Profiling of extensively diversified plant LINE s reveals distinct plant‐specific subclades

Summary A large fraction of eukaryotic genomes is made up of long interspersed nuclear elements ( LINE s). Due to their capability to create novel copies via error‐prone reverse transcription, they generate multiple families and reach high copy numbers. Although mammalian LINE s have been well described, plant LINE s have been only poorly investigated. Here, we present a systematic cross‐species survey of LINE s in higher plant genomes shedding light on plant LINE evolution as well as diversity, and facilitating their annotation in genome projects. Applying a Hidden Markov Model ( HMM )‐based analysis, 59 390 intact LINE reverse transcriptases ( RT s) were extracted from 23 plant genomes. These fall in only two out of 28 LINE clades (L1 and RTE ) known in eukaryotes.

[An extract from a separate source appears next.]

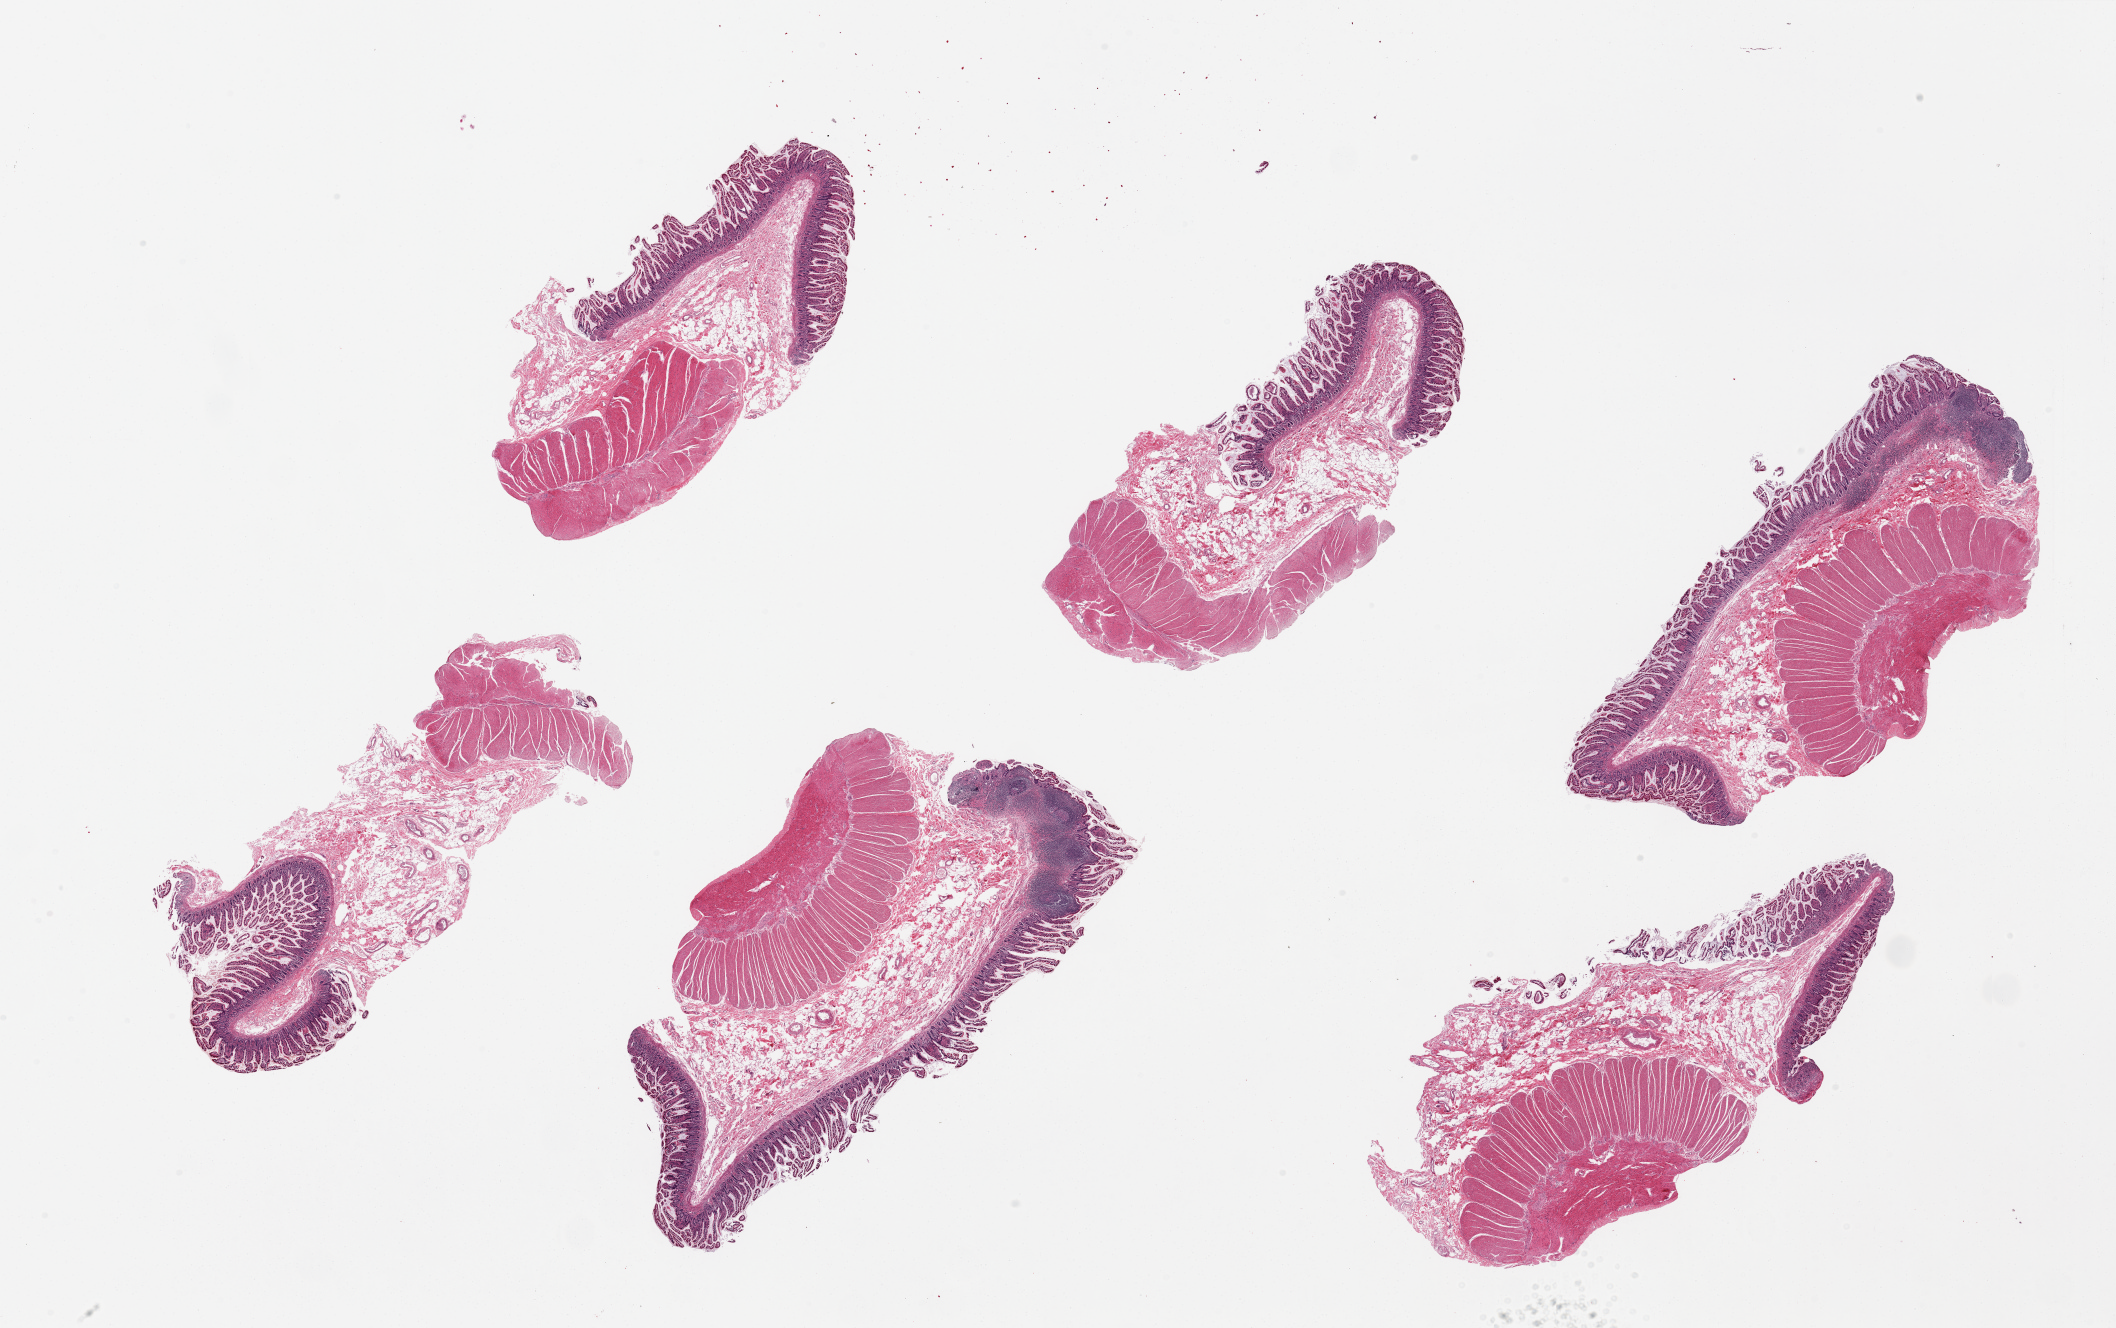
Digitized hematoxylin and eosin (H&E)-stained section — whole scanned area (about 33.5 x 21.0 mm) shown as a low-resolution overview. PAXgene-fixed, paraffin-embedded tissue. Sampled site (target tissue): ileum. Tissue donor sample. Donor: male.
* pathologist's review note for this sample: 6 pieces, all containing muscularis (not target), lymphoid nodules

While plant RTE LINE s are highly homogenous and mostly constitute only a single family per genome, plant L1 LINE s are extremely diverse and form numerous families. Despite their heterogeneity, all members across the 23 species fall into only seven L1 subclades, some of them defined here. Exemplarily focusing on the L1 LINE s of a basal reference plant genome ( Beta vulgaris ), we show that the subclade classification level does not only reflect RT sequence similarity, but also mirrors structural aspects of complete LINE retrotransposons, like element size, position and type of encoded enzymatic domains. Our comprehensive catalogue of plant LINE RT s serves the classification of highly diverse plant LINE s, while the provided subclade‐specific HMM s facilitate their annotation.